Passage to read:
Public health experts reacted with dismay Friday to legislation apparently headed for Gov. Pete Wilson's signature that would gut historic guarantees of health care for the state's poor.
They predicted public health consequences for all Californians, including rising rates of communicable disease and further erosion of the state's emergency services network. Among the poor, they said, deaths almost certainly will rise from diabetes, hypertension, asthma and other treatable illness.
"It is not a pretty picture," said Dr. Robert Tranquada, chairman of a Los Angeles County task force on access to health care. "This is not the kind of action that could be tolerated under any other than the most desperate kinds of fiscal circumstances."
The Assembly on Thursday approved two bills giving counties wider latitude in cutting public health and welfare services. The legislation, which Gov. Pete Wilson said he would sign, cleared a major stumbling block to ending the state's budget stalemate, now in its 53rd day. Counties, faced with sharply reduced state funding, had sought relief from obligations to provide services.

Data records:
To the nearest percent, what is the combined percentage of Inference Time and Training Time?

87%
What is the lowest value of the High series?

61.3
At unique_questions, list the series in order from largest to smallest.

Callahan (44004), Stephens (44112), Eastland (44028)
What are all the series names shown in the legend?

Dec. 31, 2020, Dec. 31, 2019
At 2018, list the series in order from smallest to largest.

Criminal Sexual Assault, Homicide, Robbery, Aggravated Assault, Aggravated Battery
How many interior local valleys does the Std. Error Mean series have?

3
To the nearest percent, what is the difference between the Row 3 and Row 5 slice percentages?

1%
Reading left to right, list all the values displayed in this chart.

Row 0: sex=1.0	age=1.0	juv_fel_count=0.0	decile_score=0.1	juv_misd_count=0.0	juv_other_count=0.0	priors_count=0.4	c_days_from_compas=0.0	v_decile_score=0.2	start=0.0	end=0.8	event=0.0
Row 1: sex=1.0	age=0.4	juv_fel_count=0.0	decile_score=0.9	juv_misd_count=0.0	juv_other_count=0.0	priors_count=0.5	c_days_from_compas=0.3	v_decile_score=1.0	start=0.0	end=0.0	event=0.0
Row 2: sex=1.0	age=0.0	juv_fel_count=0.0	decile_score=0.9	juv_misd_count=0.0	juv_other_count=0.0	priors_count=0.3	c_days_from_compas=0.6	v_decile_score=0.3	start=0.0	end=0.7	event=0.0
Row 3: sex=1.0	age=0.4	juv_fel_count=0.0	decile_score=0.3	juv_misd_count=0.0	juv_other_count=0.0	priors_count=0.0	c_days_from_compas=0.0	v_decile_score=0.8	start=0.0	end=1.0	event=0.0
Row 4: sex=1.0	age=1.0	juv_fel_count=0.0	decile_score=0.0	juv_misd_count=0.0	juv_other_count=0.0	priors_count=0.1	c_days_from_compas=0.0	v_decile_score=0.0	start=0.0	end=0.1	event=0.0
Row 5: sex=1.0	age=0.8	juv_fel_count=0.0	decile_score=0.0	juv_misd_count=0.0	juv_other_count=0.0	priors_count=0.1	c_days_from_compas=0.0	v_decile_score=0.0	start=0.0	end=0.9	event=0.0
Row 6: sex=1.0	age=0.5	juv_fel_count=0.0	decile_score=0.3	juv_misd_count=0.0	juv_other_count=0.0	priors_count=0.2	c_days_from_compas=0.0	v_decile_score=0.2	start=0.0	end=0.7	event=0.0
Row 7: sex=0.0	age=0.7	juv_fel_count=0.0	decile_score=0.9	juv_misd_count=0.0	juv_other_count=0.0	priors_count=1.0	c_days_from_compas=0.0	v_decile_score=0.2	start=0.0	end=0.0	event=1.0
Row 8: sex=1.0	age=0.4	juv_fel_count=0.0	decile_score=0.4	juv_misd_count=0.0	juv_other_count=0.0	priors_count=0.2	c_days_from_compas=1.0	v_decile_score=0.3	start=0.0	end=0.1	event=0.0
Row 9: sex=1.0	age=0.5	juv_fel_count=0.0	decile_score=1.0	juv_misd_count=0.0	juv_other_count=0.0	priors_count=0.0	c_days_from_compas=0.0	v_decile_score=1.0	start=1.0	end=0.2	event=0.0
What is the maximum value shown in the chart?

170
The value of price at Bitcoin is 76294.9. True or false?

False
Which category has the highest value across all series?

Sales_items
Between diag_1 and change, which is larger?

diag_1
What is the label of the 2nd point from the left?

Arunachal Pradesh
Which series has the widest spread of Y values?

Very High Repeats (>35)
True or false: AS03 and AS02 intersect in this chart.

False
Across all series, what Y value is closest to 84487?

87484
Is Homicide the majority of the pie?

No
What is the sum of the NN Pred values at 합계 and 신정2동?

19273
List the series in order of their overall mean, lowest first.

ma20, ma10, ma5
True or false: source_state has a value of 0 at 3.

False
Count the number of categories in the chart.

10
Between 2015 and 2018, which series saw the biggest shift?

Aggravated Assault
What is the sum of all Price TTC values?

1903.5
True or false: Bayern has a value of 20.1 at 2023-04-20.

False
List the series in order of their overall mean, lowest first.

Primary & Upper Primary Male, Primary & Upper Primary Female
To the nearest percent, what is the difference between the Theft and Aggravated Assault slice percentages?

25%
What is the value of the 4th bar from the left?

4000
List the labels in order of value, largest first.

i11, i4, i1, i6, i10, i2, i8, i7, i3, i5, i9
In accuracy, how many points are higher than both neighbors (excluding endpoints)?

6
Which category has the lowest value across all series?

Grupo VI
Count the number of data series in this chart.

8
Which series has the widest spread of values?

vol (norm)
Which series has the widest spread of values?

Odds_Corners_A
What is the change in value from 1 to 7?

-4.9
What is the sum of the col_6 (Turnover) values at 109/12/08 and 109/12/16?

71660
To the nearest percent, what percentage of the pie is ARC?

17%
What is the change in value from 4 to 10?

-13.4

Brief A: Using the article on California health care cuts, decide whether each statement agrees with it: (i) the Assembly approved two bills on Thursday; (ii) Dr. Robert Tranquada chairs a statewide task force; (iii) the state's budget stalemate is in its 53rd day. Answer yes or no for each and quote the deciding words.
Brief B: Reproduce word for word the portion of the article on California health care cuts between "The Assembly on" and "to provide services.", inclusive.

Task response A:
(i) Yes: "The Assembly on Thursday approved two bills giving counties wider latitude in cutting public health and welfare services."
(ii) No: "chairman of a Los Angeles County task force on access to health care"
(iii) Yes: "now in its 53rd day"

Task response B:
The Assembly on Thursday approved two bills giving counties wider latitude in cutting public health and welfare services. The legislation, which Gov. Pete Wilson said he would sign, cleared a major stumbling block to ending the state's budget stalemate, now in its 53rd day. Counties, faced with sharply reduced state funding, had sought relief from obligations to provide services.